### [Exercise text]
────────────────

Dipawali is the festival of light. Dipawali is a Sanskrit word, which consists of two words “dip” and “awali” meaning ‘lamp’ and ‘series’ or ‘row’ respectively. Hence, Dipawali means a row of burning lamps. Dipawali is also celebrated as Diwali, Bandi Chhor Diwas, or Kali Puja.
According to Harivamsa Purana, Diwali relates with “dipalikya” meaning ‘light leaving the body’ or ‘splendiferous light of lamp.’ This festival is celebrated across all over the world by Hindus, Sikhs, Jains, and Buddhists with diya (earthen lamp) lighting, home decorations, shopping, fireworks, puja (worship or prayer), gifts, performing rituals, feasting and sweets.
Diwali is a five-day celebration. These five days includes Dhanteras, Naraka Chaturdashi, Diwali, Govardhan Puja and Bhai Dooj. These five days are regarded as the observation and celebration of life. The occasion is used to gather with family and pray for health, prosperity, wealth and good fortune.

────────────────

### [Data for analysis]
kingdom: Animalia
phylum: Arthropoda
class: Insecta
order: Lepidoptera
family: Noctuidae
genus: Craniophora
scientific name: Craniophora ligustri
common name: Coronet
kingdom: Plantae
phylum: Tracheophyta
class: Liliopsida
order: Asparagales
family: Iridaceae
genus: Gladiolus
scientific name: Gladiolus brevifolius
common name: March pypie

────────────────

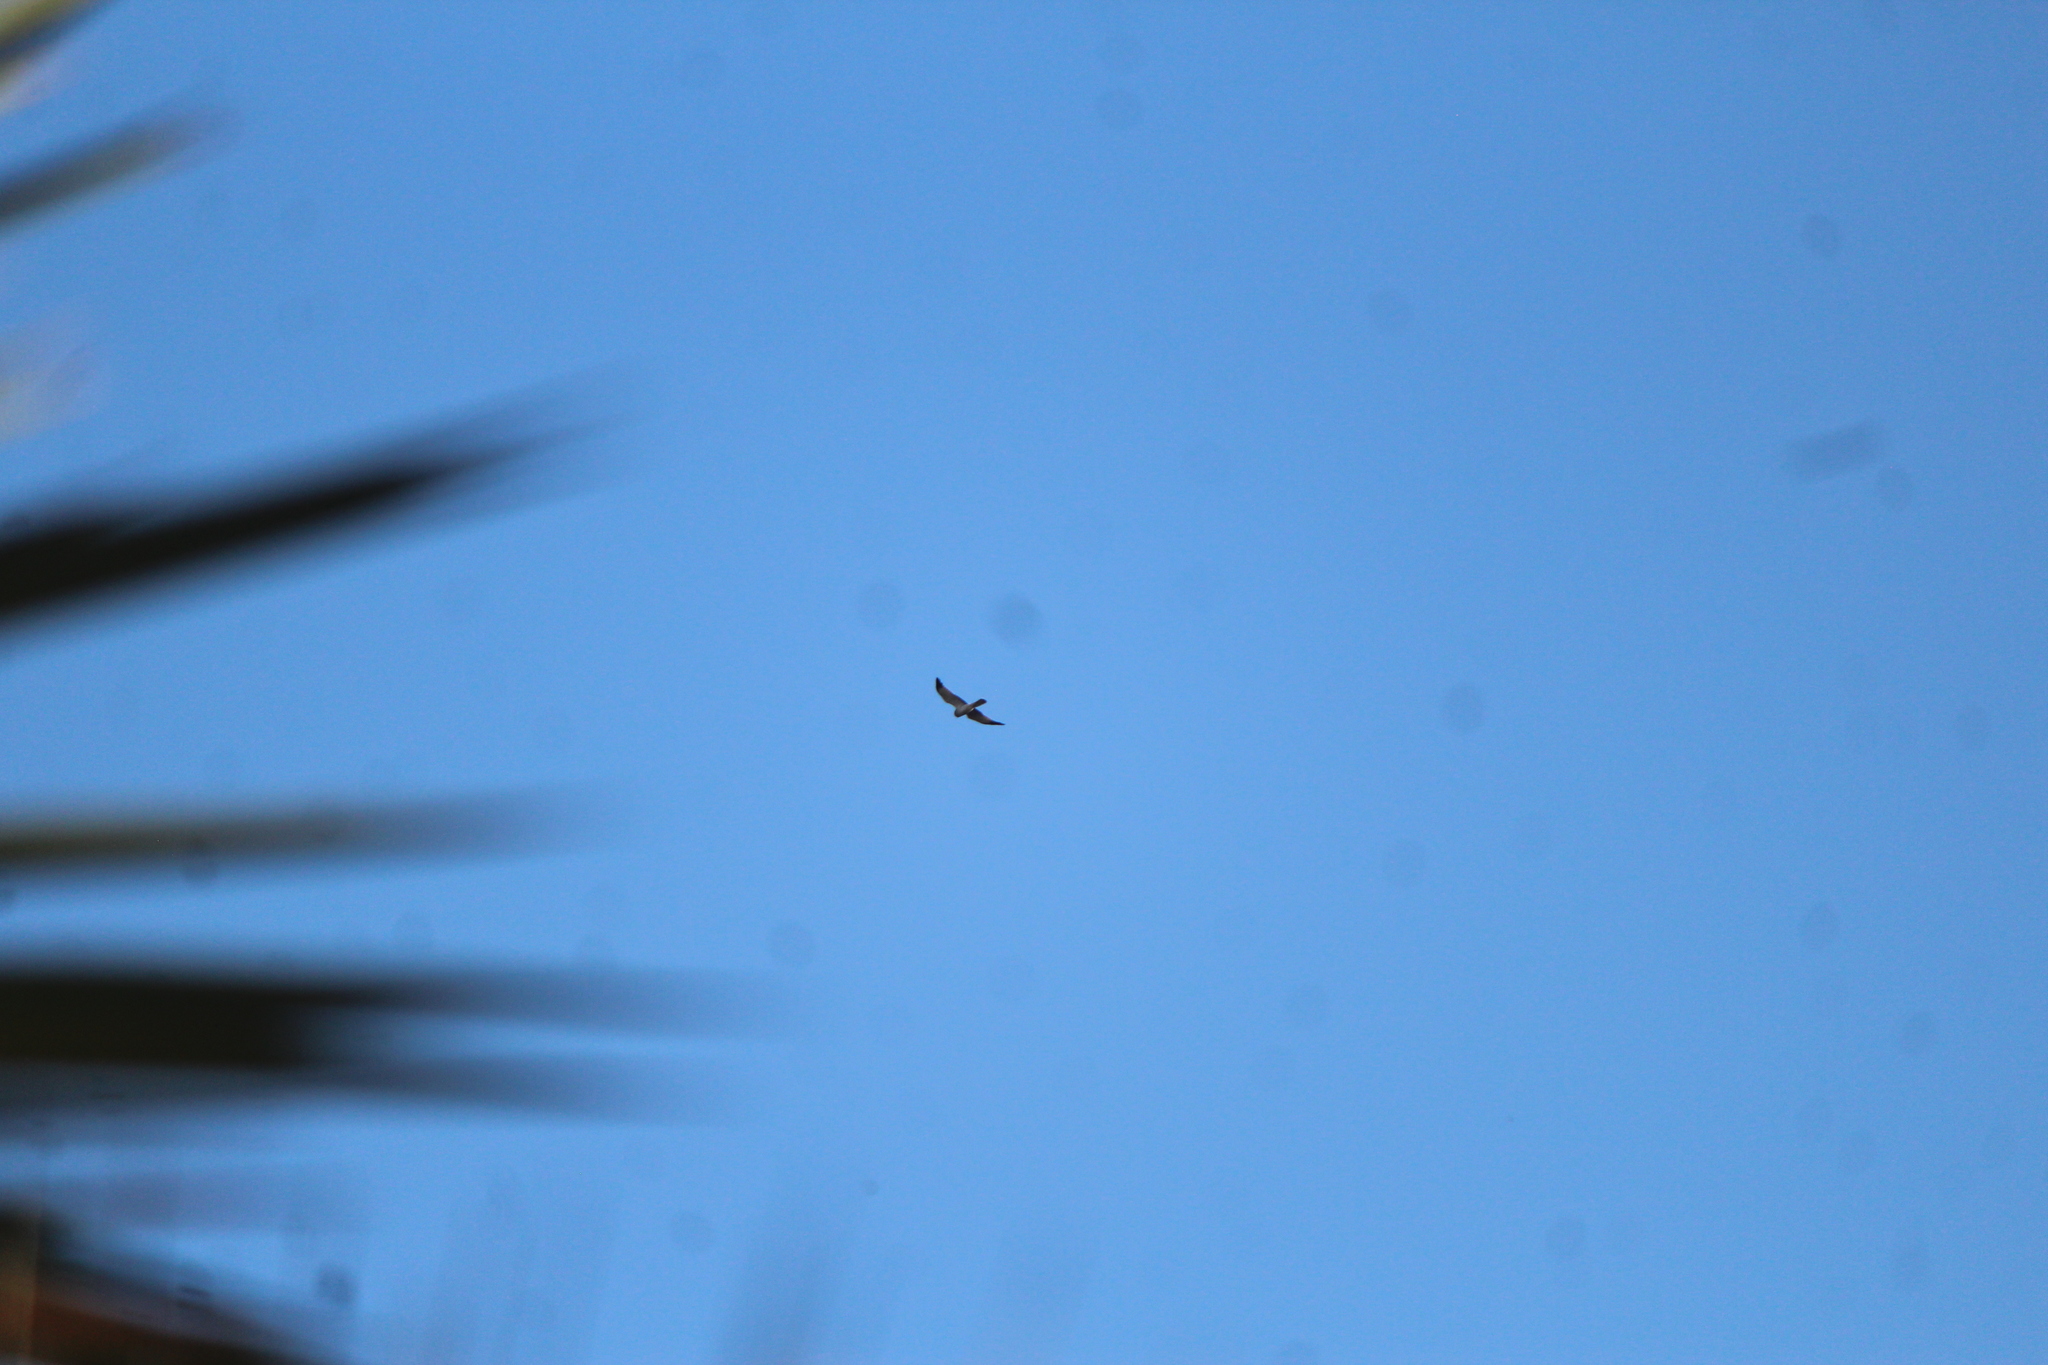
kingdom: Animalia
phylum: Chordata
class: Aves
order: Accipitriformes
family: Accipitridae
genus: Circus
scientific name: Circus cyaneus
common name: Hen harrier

────────────────

### [Directions]
Please continue the Dipawali passage above, beginning after its last sentence.

### [Answer box]
For different people, belonging to different religions and communities, Diwali means different things. Some celebrate on the account of the return of Lord Ram from 14 years of exile and his victory over Ravana. Others worship Lord Ganesha and Goddess Lakshmi.
For the Sikhs, Diwali is Bandi Chhor Diwas. This celebration is a Sikh historic event related to the sixth guru, Guru Hargobind. According to Sikh history, on this day, Guru Hargobind was released from prison by Mughal emperor Jahangir.
For the Jain community, Diwali has a very special significance. It is observed as the mark of the anniversary of nirvana (final release) or liberation of Mahavir’s soul. For the Buddhists, Diwali is an auspicious day as this is the day emperor Ashoka renounce and adopted the path of peace.
Diwali is a festival of joy and social amicability. While celebrating this festival, the real socio-cultural message must be kept in mind so that an environment of friendship, brotherhood and well-being is recovered, otherwise there is no meaning of celebrating this festival.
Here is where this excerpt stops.